## Source material

+ + + + + + +

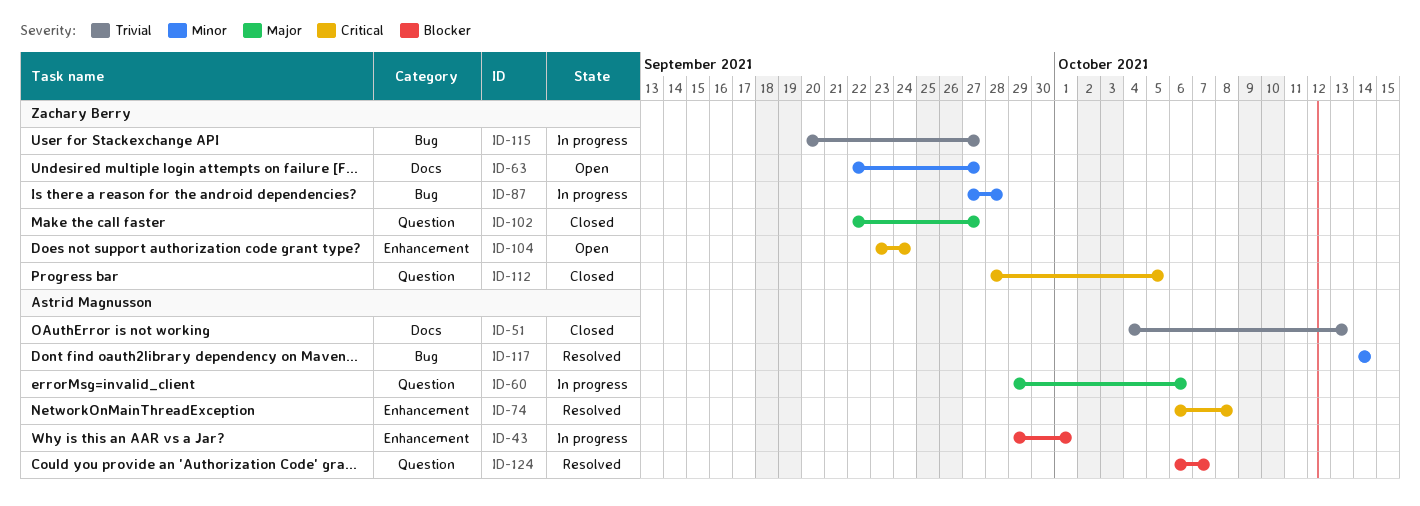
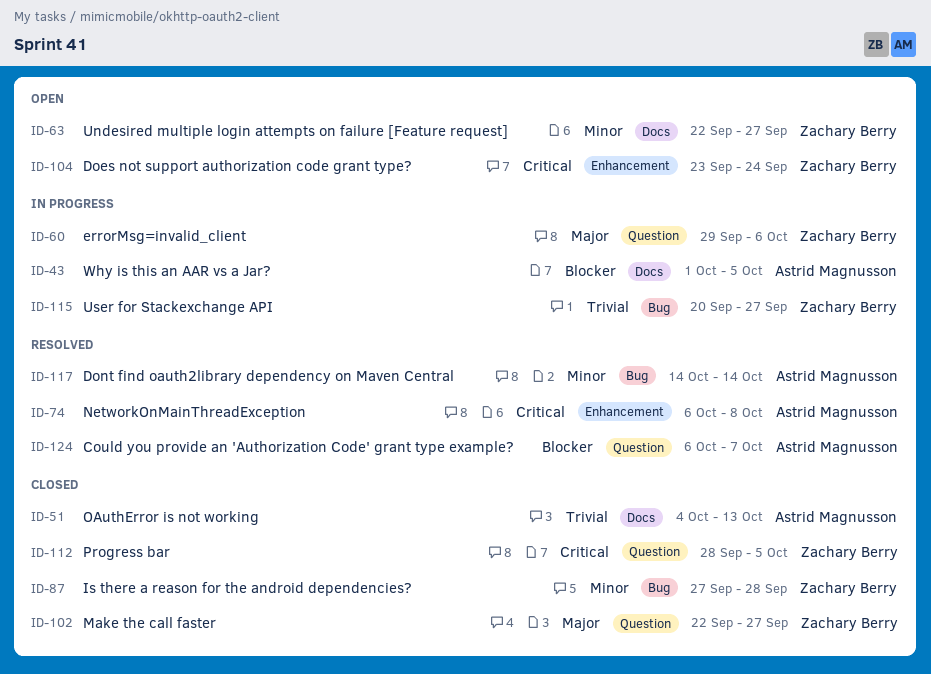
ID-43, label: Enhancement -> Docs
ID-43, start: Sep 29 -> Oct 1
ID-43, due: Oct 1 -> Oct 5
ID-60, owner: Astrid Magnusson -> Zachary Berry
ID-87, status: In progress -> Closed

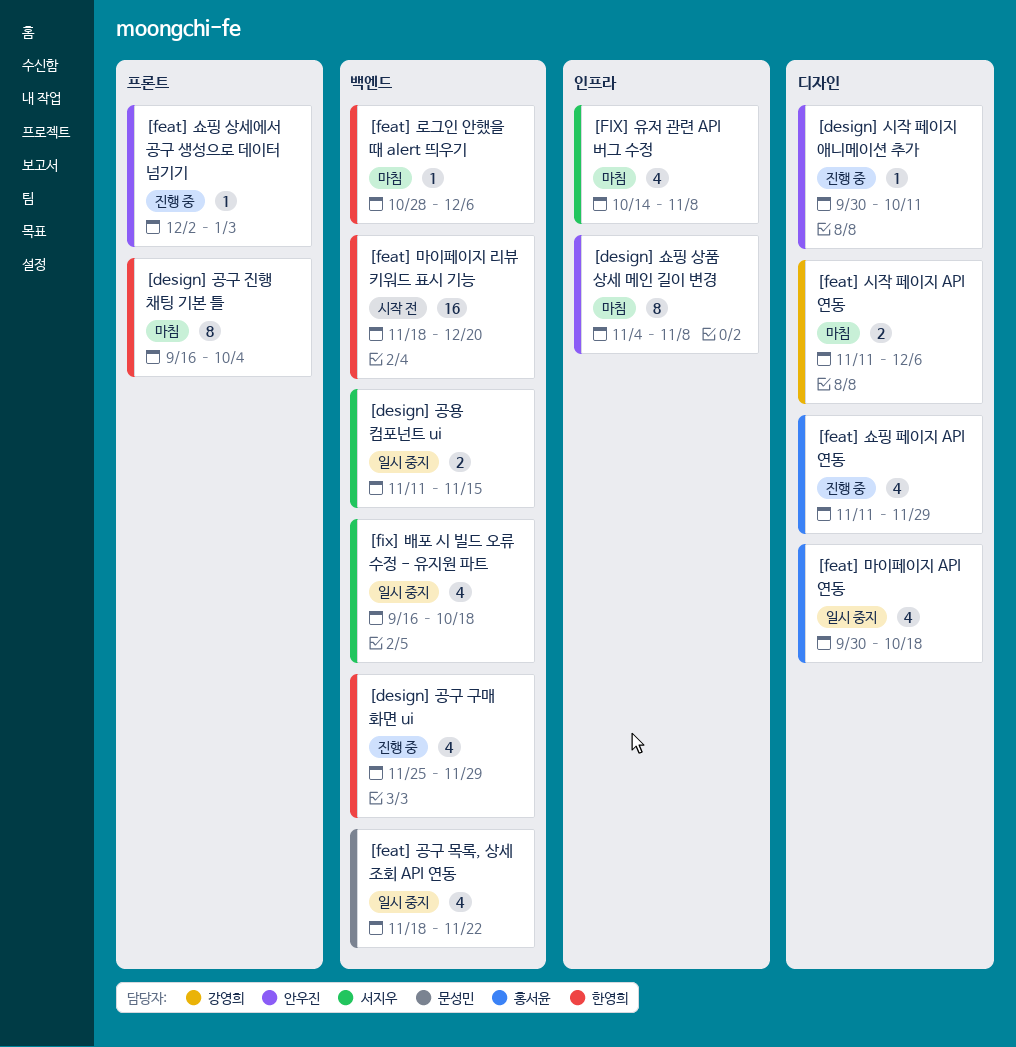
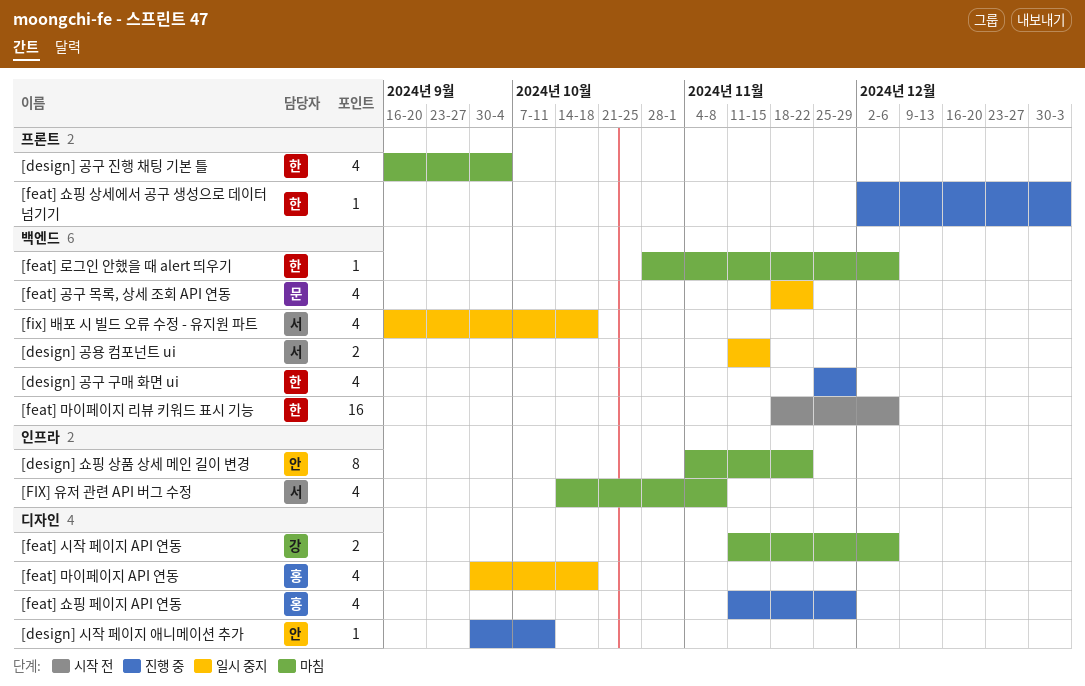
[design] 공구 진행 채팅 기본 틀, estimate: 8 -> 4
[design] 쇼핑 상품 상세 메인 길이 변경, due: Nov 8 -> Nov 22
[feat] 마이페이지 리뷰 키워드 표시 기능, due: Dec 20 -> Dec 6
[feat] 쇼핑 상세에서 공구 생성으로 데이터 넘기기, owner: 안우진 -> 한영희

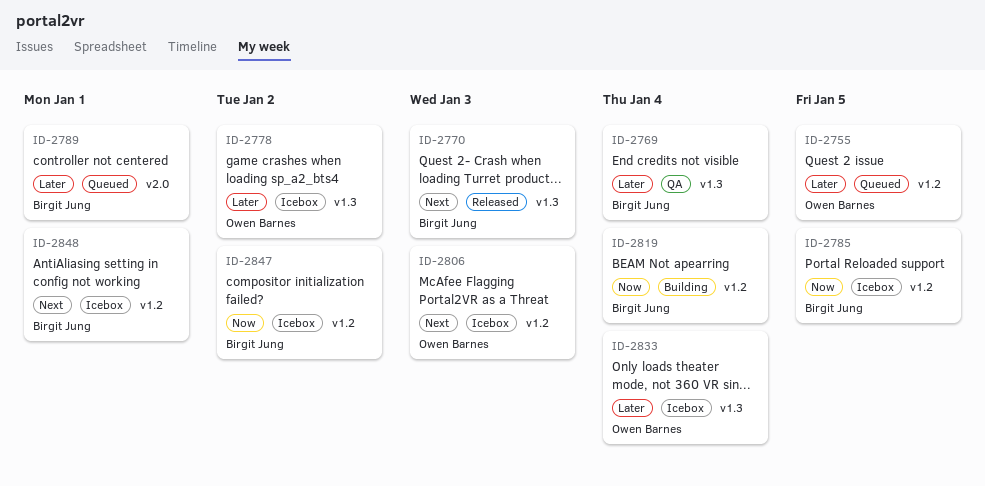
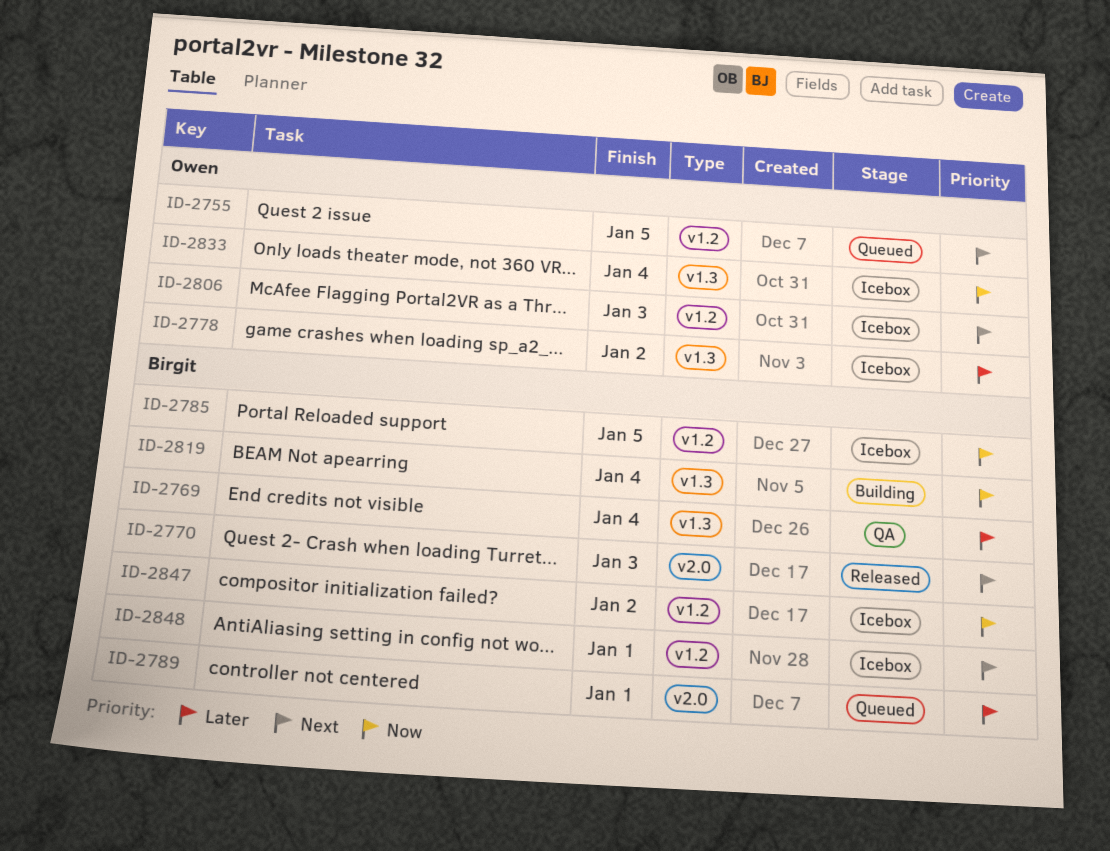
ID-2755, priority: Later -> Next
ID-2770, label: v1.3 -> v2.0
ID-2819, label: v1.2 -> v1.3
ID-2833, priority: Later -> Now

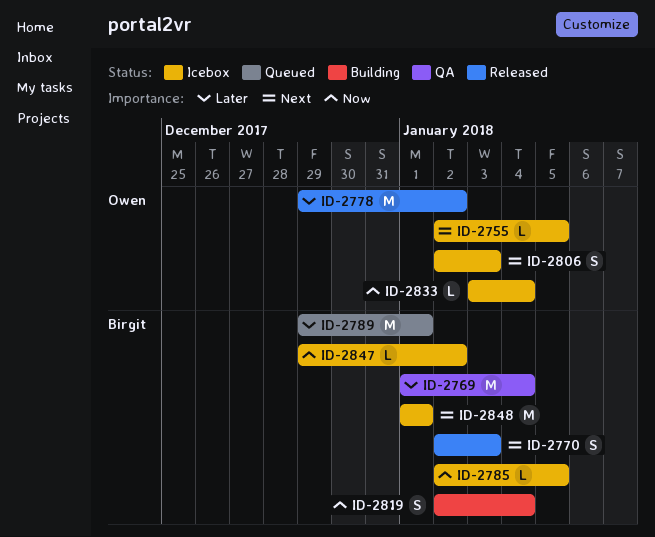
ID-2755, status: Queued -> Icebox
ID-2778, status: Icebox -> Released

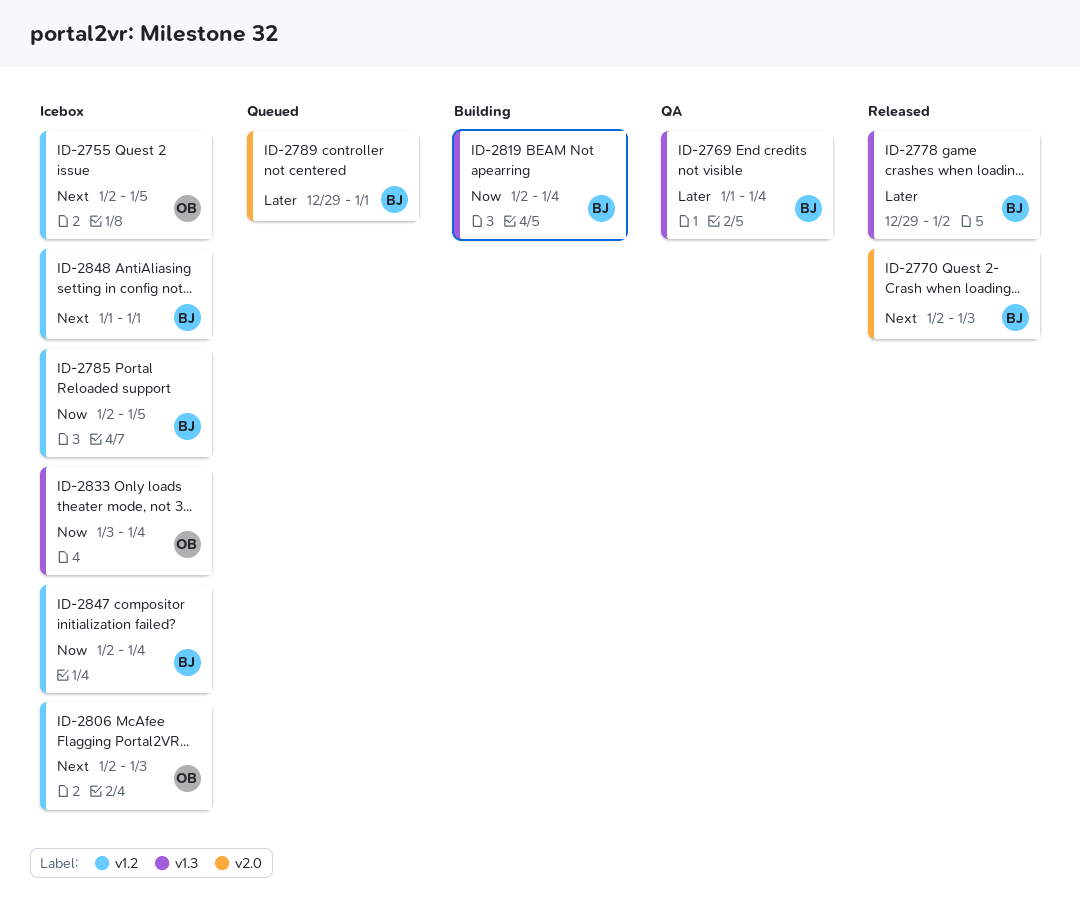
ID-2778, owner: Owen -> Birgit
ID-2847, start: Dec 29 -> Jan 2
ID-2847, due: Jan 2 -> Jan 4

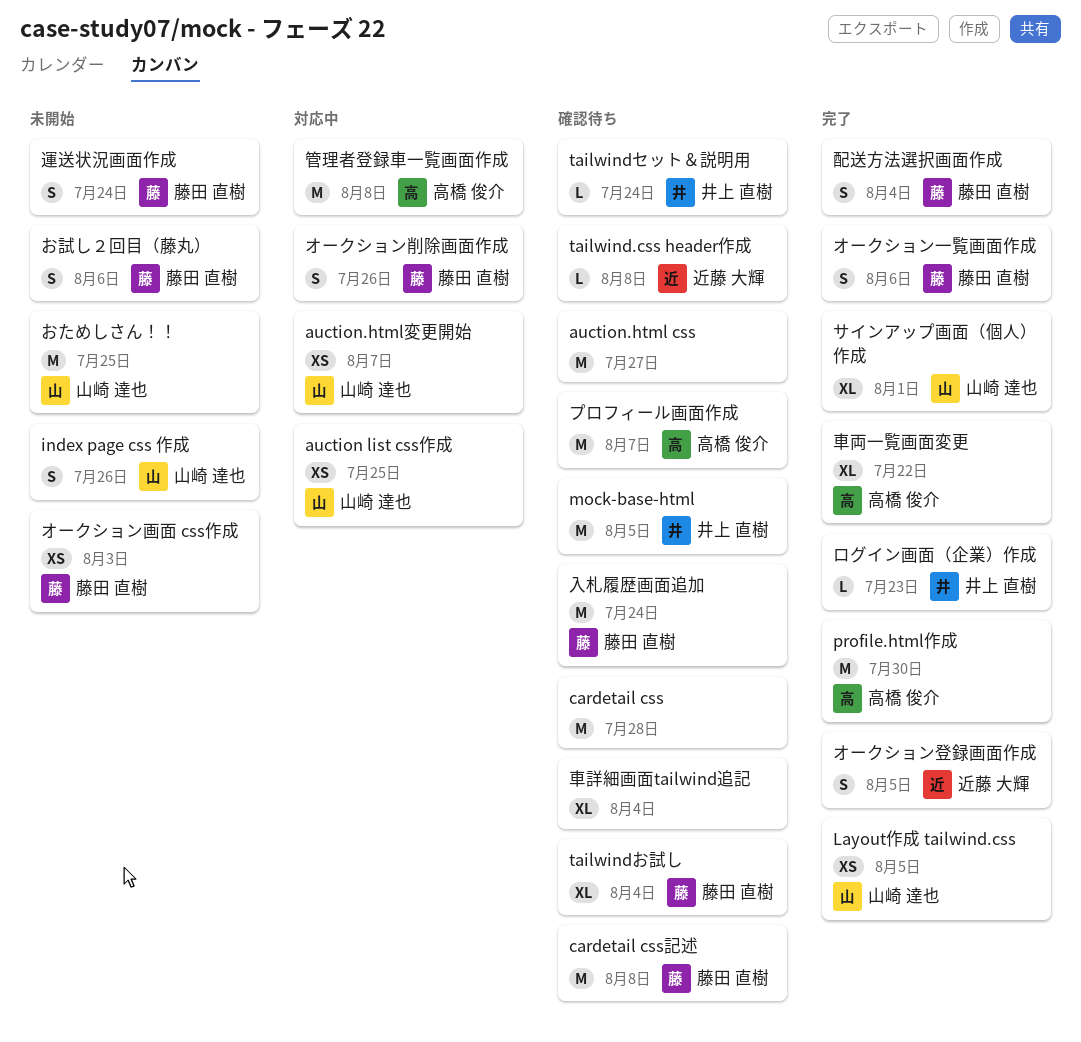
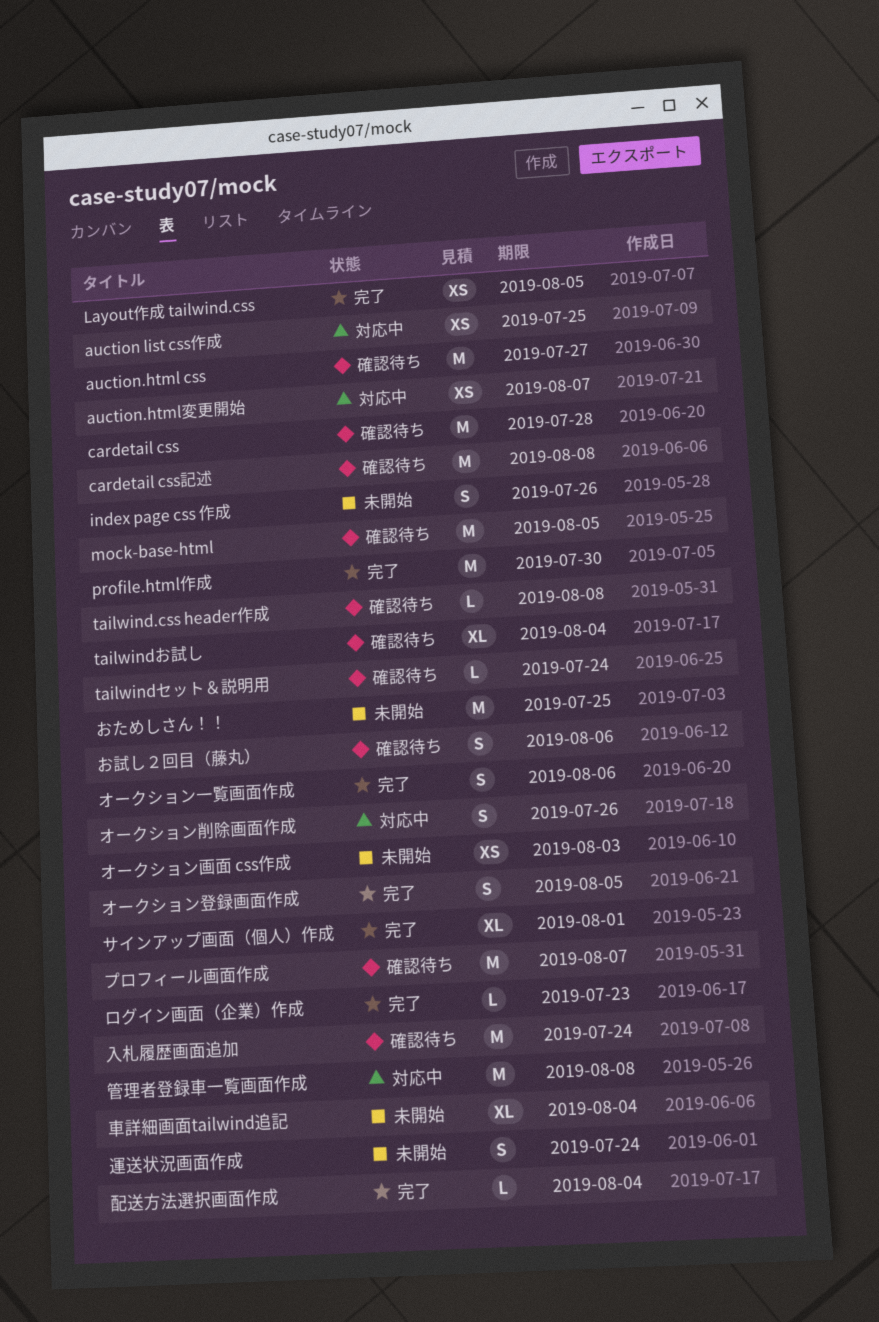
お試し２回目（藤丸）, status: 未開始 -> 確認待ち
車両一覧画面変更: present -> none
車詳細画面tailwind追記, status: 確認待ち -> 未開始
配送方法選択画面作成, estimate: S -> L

+ + + + + + +

## Work to complete
Leaving out the pictures, please transcribe exactly the lines from the one that holds "[design] 공구 진행 채팅 기본 틀, estimate: 8 -> 4" through the last line of the entries above, both included.

## Solution for this problem
[design] 공구 진행 채팅 기본 틀, estimate: 8 -> 4
[design] 쇼핑 상품 상세 메인 길이 변경, due: Nov 8 -> Nov 22
[feat] 마이페이지 리뷰 키워드 표시 기능, due: Dec 20 -> Dec 6
[feat] 쇼핑 상세에서 공구 생성으로 데이터 넘기기, owner: 안우진 -> 한영희

ID-2755, priority: Later -> Next
ID-2770, label: v1.3 -> v2.0
ID-2819, label: v1.2 -> v1.3
ID-2833, priority: Later -> Now

ID-2755, status: Queued -> Icebox
ID-2778, status: Icebox -> Released

ID-2778, owner: Owen -> Birgit
ID-2847, start: Dec 29 -> Jan 2
ID-2847, due: Jan 2 -> Jan 4

お試し２回目（藤丸）, status: 未開始 -> 確認待ち
車両一覧画面変更: present -> none
車詳細画面tailwind追記, status: 確認待ち -> 未開始
配送方法選択画面作成, estimate: S -> L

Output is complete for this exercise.